EXERCISE = Reproduce verbatim the stretch of the material from the line containing "195: (14, 180)" through the line containing "42: (383, 48)", both lines included, and output nothing else.

=== Begin Enclosure ===

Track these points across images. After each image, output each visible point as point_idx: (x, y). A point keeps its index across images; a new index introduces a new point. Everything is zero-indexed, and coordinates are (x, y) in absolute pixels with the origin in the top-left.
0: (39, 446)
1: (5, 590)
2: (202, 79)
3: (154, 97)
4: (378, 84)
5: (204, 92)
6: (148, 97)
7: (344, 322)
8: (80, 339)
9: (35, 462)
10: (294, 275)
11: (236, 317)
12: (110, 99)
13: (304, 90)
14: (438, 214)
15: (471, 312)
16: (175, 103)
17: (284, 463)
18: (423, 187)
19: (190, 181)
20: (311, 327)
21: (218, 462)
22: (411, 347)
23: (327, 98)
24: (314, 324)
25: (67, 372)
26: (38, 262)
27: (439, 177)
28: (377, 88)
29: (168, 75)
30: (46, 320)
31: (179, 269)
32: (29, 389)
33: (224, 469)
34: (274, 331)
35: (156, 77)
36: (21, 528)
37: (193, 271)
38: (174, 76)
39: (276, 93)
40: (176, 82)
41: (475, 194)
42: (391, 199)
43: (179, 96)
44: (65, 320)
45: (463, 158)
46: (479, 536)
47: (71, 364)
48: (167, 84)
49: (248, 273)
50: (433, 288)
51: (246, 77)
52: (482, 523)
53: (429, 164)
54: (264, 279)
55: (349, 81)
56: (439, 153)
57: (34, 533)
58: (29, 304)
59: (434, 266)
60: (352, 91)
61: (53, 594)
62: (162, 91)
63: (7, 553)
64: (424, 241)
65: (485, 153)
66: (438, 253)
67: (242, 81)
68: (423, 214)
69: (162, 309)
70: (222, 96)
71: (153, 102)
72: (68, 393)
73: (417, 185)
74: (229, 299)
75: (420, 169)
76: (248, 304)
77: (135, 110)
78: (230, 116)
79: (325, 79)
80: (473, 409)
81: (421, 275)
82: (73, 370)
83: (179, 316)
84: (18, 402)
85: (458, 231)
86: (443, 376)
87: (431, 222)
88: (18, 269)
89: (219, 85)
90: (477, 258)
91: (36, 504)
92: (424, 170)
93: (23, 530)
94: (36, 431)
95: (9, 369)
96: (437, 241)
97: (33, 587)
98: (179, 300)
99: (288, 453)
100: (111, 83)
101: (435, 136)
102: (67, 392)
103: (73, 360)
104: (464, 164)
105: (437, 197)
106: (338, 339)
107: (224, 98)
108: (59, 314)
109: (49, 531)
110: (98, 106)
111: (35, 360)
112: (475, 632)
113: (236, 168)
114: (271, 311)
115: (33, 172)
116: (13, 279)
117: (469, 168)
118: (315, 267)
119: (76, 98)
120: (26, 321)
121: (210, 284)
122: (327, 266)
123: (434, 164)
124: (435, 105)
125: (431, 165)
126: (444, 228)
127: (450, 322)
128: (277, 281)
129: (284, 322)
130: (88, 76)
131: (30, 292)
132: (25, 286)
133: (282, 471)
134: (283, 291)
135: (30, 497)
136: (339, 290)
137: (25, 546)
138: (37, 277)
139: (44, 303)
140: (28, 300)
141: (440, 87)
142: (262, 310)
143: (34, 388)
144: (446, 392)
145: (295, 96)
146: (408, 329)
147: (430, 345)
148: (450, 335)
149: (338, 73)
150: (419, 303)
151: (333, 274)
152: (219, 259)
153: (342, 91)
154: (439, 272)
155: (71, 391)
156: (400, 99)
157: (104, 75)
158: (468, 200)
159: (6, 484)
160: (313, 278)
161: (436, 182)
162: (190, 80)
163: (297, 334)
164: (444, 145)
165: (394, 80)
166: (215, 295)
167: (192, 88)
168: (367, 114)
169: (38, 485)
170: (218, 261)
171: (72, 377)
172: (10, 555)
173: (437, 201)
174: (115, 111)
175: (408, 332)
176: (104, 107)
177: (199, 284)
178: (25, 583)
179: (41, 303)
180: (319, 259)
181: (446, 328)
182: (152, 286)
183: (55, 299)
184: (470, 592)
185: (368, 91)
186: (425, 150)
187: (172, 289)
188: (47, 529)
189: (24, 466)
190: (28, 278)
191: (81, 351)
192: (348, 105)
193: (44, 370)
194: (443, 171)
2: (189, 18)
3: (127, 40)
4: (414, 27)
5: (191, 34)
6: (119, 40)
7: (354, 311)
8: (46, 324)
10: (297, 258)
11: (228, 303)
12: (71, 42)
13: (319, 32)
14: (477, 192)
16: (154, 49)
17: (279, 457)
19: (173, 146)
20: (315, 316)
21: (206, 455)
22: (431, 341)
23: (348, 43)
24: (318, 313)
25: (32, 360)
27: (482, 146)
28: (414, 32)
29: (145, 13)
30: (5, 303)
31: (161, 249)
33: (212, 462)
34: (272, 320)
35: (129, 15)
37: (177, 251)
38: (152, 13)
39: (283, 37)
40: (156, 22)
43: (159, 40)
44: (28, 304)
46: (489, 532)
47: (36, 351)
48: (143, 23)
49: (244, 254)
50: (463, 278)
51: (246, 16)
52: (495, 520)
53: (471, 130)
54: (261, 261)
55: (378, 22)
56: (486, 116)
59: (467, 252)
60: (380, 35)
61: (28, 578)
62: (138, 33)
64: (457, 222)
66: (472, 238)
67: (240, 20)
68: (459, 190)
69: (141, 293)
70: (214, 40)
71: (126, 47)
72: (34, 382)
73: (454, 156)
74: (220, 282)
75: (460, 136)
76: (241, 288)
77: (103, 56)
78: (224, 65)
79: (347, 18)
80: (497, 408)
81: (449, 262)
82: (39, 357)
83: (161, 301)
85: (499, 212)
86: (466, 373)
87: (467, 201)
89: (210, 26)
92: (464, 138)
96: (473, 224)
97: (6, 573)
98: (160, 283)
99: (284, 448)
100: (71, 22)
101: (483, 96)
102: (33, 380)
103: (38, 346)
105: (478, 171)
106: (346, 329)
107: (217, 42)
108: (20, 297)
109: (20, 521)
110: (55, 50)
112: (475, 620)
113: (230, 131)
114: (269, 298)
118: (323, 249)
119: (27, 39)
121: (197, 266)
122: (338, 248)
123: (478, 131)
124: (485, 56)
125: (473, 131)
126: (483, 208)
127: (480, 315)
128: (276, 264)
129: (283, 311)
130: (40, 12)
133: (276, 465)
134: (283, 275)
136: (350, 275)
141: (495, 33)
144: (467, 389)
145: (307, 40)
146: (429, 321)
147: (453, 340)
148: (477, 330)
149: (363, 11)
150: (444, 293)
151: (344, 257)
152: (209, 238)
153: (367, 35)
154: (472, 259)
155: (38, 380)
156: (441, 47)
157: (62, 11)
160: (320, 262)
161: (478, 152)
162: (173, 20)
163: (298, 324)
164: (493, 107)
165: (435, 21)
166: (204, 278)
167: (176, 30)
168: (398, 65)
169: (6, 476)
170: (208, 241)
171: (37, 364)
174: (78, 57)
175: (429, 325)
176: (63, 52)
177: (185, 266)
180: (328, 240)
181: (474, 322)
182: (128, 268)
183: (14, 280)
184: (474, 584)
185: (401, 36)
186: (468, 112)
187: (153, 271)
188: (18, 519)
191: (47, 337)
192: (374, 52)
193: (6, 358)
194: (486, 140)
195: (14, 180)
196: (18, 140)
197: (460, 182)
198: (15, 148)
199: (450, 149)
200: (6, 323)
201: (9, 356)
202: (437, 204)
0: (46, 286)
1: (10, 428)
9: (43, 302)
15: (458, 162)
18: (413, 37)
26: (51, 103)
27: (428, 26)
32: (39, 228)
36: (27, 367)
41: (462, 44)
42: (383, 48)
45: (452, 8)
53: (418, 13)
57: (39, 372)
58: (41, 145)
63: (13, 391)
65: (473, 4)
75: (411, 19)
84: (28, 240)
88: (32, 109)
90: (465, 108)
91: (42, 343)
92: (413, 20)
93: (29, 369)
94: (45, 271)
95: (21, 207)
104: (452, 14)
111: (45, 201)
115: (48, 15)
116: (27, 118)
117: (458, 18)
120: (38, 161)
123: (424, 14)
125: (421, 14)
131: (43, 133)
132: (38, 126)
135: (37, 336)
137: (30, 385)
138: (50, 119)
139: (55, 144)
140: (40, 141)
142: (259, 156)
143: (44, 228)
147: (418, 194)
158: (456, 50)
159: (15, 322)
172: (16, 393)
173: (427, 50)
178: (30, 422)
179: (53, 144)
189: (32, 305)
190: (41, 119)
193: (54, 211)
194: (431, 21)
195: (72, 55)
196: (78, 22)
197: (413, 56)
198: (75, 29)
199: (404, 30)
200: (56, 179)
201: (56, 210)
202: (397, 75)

=== End Enclosure ===
=== Begin Enclosure ===

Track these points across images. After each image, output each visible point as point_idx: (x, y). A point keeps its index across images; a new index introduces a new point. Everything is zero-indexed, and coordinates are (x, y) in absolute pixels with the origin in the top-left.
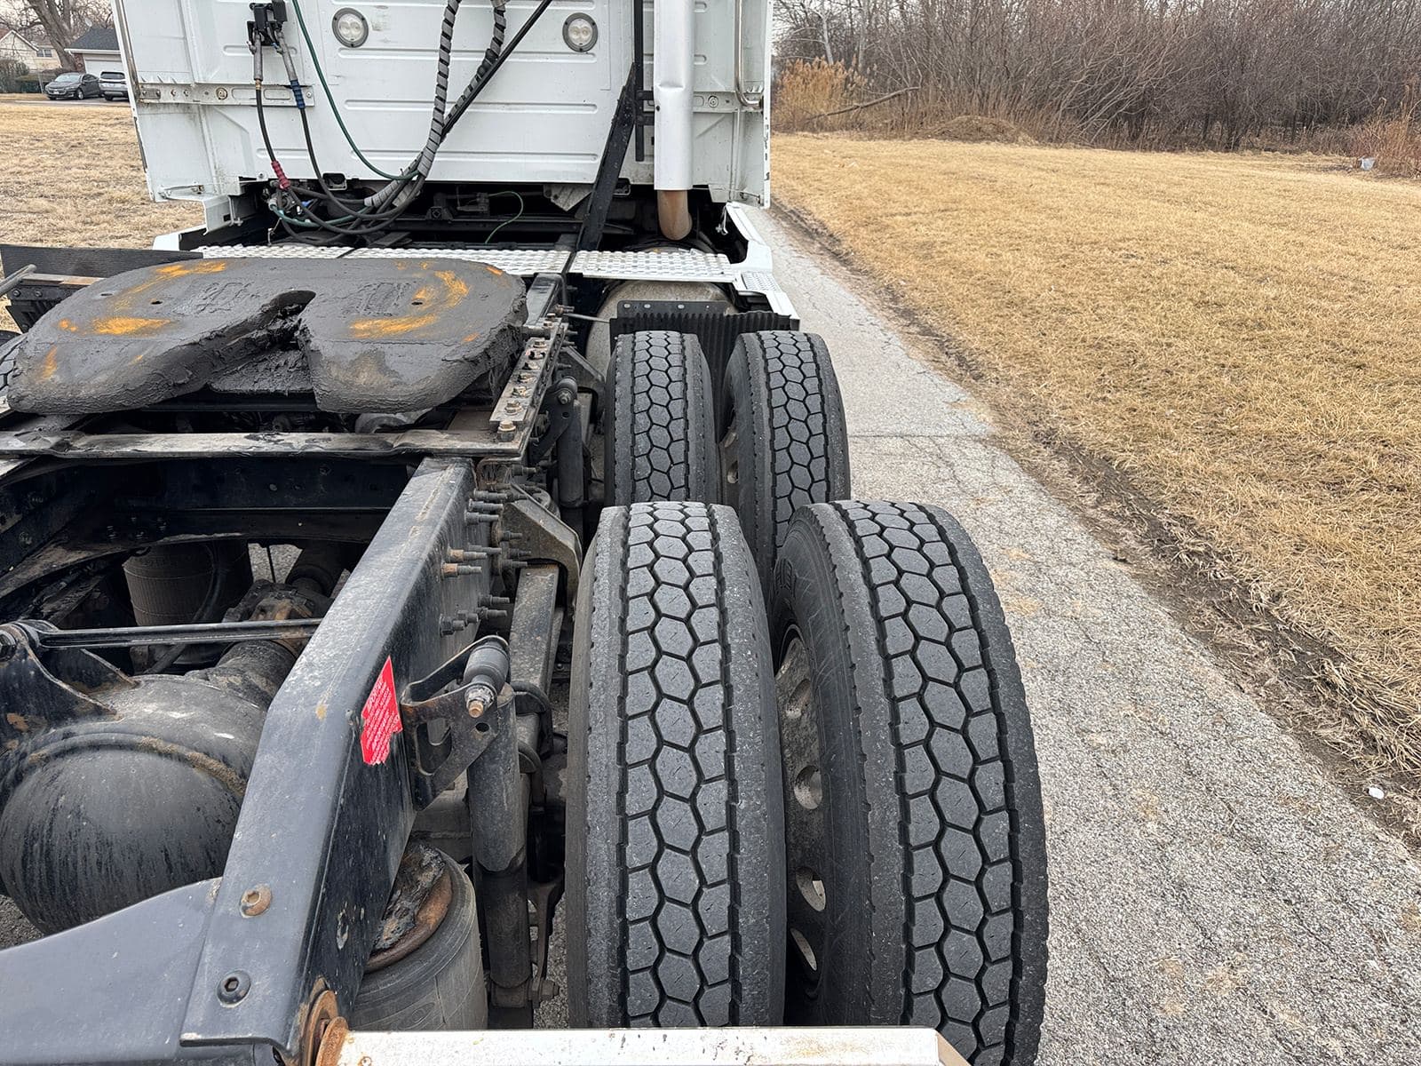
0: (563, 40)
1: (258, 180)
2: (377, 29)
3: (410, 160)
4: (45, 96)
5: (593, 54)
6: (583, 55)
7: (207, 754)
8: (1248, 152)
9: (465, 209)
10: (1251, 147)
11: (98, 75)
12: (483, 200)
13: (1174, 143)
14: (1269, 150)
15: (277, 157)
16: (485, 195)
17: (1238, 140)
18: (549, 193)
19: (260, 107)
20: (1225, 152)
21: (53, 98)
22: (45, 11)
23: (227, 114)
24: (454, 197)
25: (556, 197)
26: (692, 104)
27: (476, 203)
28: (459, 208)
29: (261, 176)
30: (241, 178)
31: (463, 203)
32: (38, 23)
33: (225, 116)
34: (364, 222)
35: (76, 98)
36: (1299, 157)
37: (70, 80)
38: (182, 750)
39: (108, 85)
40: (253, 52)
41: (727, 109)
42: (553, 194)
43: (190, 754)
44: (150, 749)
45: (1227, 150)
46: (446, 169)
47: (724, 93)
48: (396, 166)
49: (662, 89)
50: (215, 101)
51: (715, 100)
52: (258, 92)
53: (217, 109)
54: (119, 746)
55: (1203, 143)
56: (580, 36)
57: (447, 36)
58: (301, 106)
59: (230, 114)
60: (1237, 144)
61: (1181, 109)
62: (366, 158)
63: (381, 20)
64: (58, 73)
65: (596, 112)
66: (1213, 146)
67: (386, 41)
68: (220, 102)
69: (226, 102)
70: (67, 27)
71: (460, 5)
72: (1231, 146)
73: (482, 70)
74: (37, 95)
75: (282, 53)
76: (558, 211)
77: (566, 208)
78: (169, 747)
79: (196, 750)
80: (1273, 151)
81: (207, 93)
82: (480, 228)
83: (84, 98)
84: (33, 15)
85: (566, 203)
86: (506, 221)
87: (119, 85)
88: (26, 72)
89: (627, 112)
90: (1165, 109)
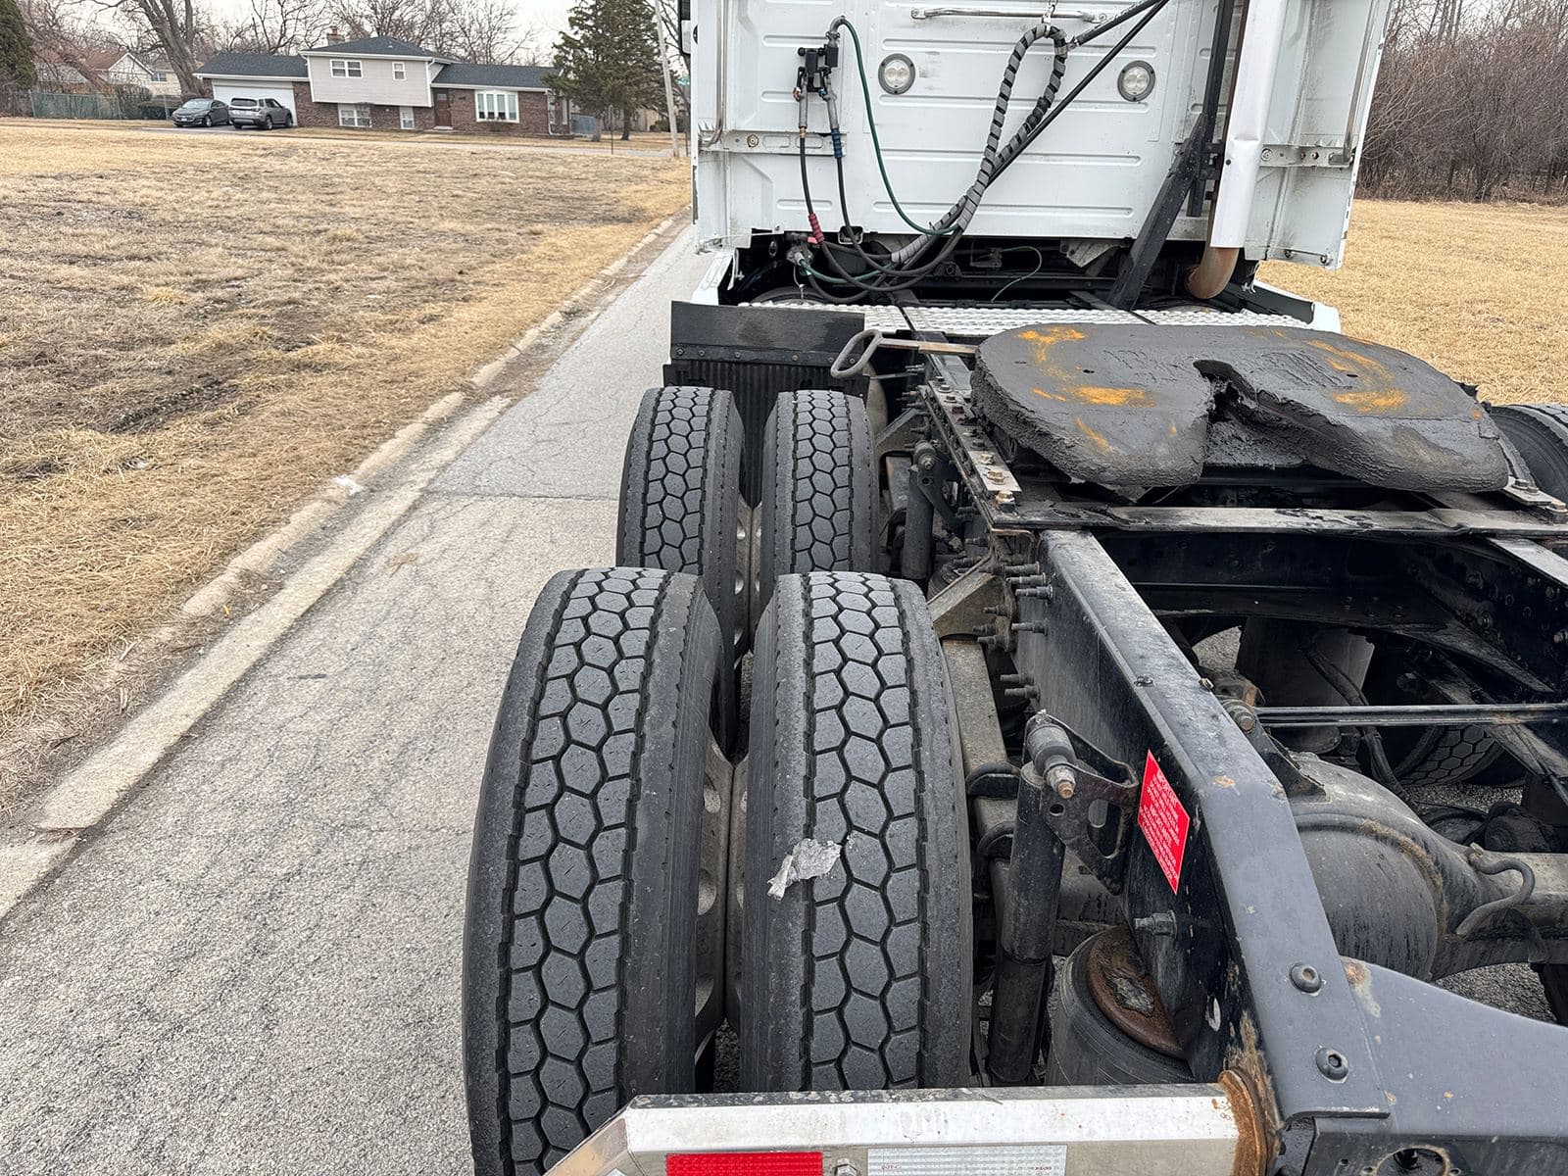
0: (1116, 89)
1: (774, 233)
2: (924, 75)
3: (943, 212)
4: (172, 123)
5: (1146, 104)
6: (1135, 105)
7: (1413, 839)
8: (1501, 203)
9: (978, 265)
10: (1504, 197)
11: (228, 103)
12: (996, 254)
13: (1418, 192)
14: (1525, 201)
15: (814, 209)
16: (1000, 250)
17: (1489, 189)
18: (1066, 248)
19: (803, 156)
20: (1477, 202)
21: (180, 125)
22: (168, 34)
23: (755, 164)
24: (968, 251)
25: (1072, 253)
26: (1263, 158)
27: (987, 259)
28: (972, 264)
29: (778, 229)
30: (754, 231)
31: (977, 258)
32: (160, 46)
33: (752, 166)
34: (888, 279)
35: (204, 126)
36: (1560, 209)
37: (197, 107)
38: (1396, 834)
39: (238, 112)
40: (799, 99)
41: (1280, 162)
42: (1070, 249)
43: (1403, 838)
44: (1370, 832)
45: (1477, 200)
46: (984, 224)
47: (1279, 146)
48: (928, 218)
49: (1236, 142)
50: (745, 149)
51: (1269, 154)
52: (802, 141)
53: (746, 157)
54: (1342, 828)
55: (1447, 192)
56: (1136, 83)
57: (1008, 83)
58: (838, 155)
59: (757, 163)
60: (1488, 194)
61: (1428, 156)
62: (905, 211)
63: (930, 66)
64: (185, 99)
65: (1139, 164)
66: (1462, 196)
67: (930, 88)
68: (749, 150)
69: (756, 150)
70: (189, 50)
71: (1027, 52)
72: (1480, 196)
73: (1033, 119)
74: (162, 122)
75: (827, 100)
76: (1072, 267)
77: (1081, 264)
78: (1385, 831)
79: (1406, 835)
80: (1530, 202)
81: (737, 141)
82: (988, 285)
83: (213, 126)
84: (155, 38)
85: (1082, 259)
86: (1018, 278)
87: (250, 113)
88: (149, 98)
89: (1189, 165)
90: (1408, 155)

=== End Enclosure ===

WRITTEN RESPONSE =
195: (14, 180)
196: (18, 140)
197: (460, 182)
198: (15, 148)
199: (450, 149)
200: (6, 323)
201: (9, 356)
202: (437, 204)
0: (46, 286)
1: (10, 428)
9: (43, 302)
15: (458, 162)
18: (413, 37)
26: (51, 103)
27: (428, 26)
32: (39, 228)
36: (27, 367)
41: (462, 44)
42: (383, 48)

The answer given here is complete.